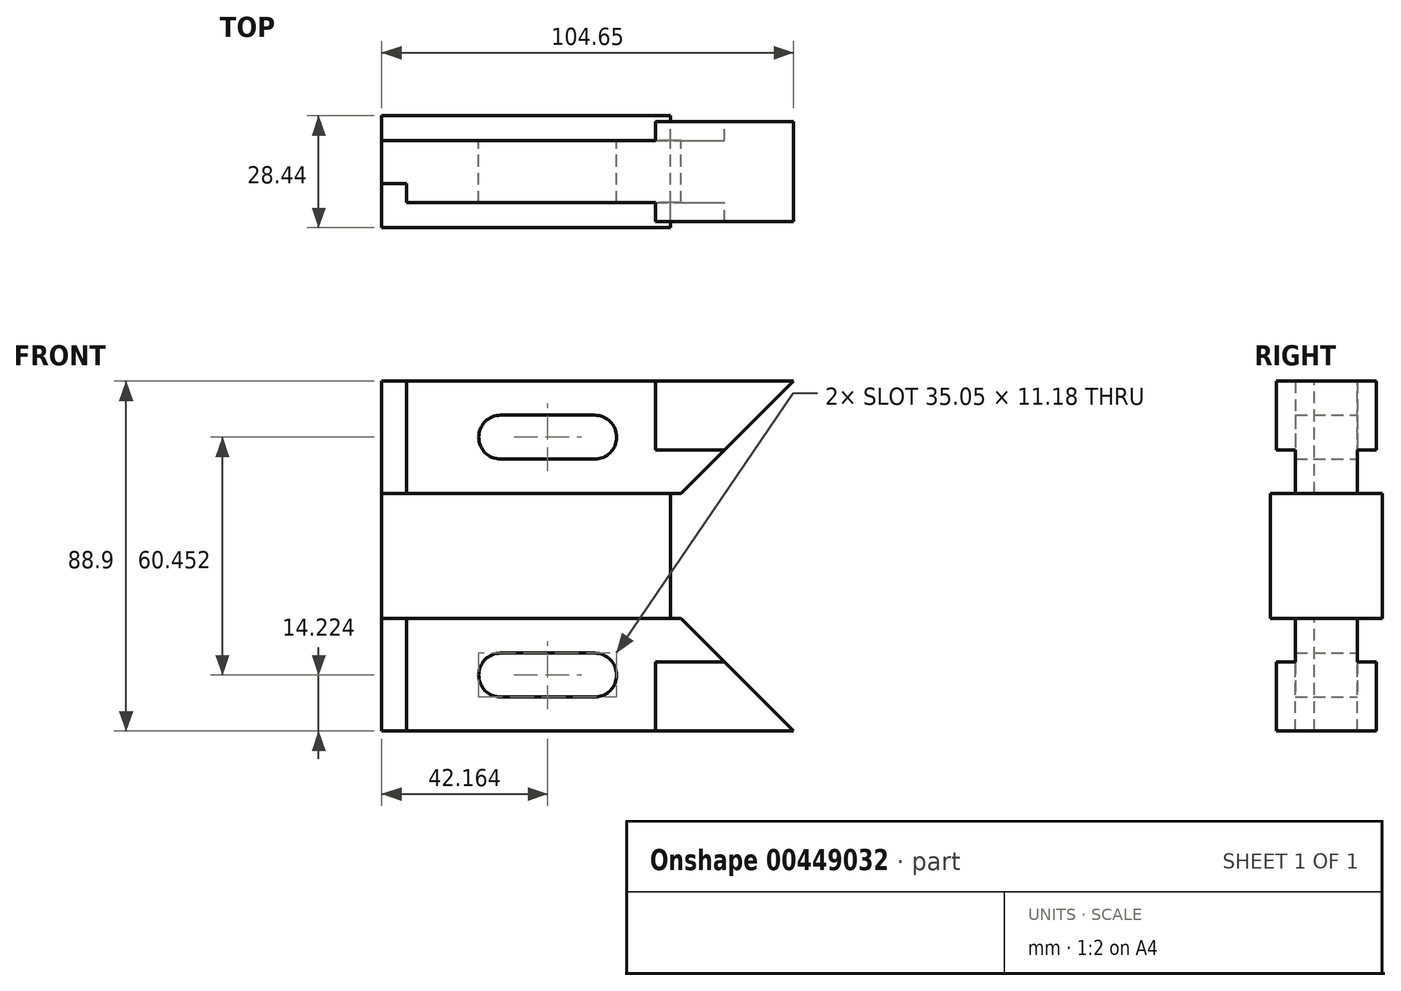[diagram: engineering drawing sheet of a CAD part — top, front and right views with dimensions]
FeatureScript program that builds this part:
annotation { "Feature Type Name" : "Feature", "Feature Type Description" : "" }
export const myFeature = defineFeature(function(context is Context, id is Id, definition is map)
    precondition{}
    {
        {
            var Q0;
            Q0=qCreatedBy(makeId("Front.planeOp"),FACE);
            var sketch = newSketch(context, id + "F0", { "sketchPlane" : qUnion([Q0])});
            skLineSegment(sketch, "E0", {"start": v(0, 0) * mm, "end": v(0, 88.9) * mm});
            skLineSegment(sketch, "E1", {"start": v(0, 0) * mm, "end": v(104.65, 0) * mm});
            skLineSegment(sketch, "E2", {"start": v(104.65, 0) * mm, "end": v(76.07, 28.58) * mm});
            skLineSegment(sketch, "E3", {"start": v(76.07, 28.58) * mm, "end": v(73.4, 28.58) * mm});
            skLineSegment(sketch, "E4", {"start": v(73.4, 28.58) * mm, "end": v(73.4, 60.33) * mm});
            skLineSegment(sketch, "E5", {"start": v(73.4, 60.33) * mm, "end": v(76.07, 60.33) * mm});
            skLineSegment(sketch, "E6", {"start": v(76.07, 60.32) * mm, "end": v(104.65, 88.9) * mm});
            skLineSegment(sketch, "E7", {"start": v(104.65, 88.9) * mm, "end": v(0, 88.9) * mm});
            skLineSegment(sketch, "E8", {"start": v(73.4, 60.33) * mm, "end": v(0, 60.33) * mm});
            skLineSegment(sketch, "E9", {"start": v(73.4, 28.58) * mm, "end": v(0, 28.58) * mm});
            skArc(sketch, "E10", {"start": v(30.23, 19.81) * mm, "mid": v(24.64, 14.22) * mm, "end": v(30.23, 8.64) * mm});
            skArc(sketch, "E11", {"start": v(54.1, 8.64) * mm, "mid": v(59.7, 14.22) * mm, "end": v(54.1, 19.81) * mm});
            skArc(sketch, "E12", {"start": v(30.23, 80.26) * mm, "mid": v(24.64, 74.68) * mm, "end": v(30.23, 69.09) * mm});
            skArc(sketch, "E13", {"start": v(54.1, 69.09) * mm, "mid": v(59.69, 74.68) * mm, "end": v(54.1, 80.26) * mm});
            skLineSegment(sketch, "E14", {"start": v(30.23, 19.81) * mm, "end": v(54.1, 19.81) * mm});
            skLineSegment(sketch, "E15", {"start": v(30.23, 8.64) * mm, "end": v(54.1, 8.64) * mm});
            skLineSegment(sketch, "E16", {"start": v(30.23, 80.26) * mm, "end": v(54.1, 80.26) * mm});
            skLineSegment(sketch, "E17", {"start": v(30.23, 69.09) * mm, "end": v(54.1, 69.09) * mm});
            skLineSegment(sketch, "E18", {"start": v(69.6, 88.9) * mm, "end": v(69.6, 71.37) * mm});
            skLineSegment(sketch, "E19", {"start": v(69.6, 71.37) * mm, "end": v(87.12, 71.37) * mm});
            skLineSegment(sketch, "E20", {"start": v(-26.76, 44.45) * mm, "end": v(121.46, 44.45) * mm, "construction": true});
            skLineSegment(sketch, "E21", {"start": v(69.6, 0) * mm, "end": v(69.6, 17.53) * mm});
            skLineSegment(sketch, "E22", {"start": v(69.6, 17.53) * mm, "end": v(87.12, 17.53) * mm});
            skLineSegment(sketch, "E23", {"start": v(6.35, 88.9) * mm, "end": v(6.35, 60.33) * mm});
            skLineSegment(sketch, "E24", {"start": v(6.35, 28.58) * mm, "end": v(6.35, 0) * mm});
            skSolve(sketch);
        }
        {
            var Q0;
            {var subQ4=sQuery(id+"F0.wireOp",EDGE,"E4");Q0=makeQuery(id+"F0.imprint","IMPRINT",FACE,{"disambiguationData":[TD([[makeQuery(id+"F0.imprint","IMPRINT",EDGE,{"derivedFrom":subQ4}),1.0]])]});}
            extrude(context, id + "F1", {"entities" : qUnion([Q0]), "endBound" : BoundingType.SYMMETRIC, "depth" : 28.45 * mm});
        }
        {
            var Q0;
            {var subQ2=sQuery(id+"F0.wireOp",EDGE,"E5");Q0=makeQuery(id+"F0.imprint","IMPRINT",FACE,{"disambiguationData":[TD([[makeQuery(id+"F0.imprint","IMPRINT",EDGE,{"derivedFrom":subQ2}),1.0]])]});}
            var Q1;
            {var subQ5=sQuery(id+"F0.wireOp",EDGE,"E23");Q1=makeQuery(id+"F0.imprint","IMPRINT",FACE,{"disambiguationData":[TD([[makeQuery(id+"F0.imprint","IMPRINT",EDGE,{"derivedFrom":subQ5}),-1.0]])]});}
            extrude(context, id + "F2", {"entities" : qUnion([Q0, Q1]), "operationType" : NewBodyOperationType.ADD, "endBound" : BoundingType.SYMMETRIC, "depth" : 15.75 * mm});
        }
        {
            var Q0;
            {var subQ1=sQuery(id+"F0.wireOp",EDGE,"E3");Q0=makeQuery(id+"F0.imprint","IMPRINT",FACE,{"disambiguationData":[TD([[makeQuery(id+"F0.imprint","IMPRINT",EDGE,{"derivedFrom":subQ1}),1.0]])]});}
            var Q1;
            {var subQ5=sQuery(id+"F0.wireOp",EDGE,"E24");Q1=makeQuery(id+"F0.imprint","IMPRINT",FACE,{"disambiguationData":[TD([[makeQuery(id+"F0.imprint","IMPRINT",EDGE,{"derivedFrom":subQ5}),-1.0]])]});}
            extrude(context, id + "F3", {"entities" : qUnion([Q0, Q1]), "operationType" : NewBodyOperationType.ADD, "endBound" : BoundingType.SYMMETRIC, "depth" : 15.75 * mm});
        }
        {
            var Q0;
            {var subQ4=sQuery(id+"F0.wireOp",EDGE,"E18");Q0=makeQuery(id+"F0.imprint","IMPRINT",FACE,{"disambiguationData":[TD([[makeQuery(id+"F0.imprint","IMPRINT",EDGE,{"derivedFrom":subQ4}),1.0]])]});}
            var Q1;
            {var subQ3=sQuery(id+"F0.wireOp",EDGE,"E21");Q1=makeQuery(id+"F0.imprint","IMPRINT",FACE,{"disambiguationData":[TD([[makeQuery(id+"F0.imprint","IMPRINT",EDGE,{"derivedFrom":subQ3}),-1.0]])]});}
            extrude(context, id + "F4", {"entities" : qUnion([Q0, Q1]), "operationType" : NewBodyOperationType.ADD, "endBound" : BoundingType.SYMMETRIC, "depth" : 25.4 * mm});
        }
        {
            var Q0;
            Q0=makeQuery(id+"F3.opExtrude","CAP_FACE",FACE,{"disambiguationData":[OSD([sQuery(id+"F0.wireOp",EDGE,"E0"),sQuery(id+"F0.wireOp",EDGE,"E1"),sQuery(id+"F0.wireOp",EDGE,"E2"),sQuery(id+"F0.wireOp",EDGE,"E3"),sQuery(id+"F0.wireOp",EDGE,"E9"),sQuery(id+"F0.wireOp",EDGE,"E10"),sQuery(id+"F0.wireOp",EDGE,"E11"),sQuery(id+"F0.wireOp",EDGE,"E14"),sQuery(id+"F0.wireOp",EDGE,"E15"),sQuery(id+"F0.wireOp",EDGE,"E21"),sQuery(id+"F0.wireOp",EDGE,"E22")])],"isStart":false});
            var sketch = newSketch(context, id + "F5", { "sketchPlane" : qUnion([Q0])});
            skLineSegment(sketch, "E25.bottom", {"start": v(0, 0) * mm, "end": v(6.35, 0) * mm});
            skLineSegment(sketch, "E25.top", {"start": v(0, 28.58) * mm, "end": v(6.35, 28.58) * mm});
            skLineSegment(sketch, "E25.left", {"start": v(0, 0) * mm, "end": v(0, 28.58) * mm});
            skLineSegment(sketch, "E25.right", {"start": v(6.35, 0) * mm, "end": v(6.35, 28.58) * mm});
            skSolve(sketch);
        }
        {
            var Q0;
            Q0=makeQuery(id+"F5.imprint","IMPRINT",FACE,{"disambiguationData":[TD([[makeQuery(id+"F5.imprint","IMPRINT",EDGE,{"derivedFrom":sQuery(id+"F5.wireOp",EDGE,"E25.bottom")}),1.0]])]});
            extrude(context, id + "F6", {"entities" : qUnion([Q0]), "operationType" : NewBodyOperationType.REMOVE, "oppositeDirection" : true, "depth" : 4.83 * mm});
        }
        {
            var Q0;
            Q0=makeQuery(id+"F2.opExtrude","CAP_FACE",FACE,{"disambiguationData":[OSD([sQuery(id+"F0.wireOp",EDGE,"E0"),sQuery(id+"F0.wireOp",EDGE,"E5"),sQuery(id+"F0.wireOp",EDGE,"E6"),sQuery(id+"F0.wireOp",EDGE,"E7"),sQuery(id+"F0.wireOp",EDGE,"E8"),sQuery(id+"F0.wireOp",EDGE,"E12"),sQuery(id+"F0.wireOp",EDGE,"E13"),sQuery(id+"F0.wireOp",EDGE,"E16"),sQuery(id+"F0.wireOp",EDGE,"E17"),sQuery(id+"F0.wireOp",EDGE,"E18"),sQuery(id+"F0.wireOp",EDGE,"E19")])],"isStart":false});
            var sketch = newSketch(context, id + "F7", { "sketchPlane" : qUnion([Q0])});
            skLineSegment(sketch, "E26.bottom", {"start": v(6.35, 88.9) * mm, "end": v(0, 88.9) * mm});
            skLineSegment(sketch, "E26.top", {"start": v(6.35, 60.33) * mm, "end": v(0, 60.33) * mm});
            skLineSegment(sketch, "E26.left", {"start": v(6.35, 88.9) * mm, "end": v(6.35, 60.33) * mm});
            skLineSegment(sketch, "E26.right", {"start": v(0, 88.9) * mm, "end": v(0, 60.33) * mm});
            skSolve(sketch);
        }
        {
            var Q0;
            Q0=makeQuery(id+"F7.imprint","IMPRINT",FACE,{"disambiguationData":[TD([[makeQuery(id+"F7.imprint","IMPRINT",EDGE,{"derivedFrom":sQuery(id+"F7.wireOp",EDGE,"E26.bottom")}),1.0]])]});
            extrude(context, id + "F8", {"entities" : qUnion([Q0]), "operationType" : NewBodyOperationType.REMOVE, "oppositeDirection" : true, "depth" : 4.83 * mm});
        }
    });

------------------------------

What is needed:
Can you reproduce the data from its start through the line containing "v(59.7, 14.22) *", switching "myFeature" to "partFeature" and keeping everything else the same, with the pictures left out?

The response:
[diagram: engineering drawing sheet of a CAD part — top, front and right views with dimensions]
FeatureScript program that builds this part:
annotation { "Feature Type Name" : "Feature", "Feature Type Description" : "" }
export const partFeature = defineFeature(function(context is Context, id is Id, definition is map)
    precondition{}
    {
        {
            var Q0;
            Q0=qCreatedBy(makeId("Front.planeOp"),FACE);
            var sketch = newSketch(context, id + "F0", { "sketchPlane" : qUnion([Q0])});
            skLineSegment(sketch, "E0", {"start": v(0, 0) * mm, "end": v(0, 88.9) * mm});
            skLineSegment(sketch, "E1", {"start": v(0, 0) * mm, "end": v(104.65, 0) * mm});
            skLineSegment(sketch, "E2", {"start": v(104.65, 0) * mm, "end": v(76.07, 28.58) * mm});
            skLineSegment(sketch, "E3", {"start": v(76.07, 28.58) * mm, "end": v(73.4, 28.58) * mm});
            skLineSegment(sketch, "E4", {"start": v(73.4, 28.58) * mm, "end": v(73.4, 60.33) * mm});
            skLineSegment(sketch, "E5", {"start": v(73.4, 60.33) * mm, "end": v(76.07, 60.33) * mm});
            skLineSegment(sketch, "E6", {"start": v(76.07, 60.32) * mm, "end": v(104.65, 88.9) * mm});
            skLineSegment(sketch, "E7", {"start": v(104.65, 88.9) * mm, "end": v(0, 88.9) * mm});
            skLineSegment(sketch, "E8", {"start": v(73.4, 60.33) * mm, "end": v(0, 60.33) * mm});
            skLineSegment(sketch, "E9", {"start": v(73.4, 28.58) * mm, "end": v(0, 28.58) * mm});
            skArc(sketch, "E10", {"start": v(30.23, 19.81) * mm, "mid": v(24.64, 14.22) * mm, "end": v(30.23, 8.64) * mm});
            skArc(sketch, "E11", {"start": v(54.1, 8.64) * mm, "mid": v(59.7, 14.22) * mm, "end": v(54.1, 19.81) * mm});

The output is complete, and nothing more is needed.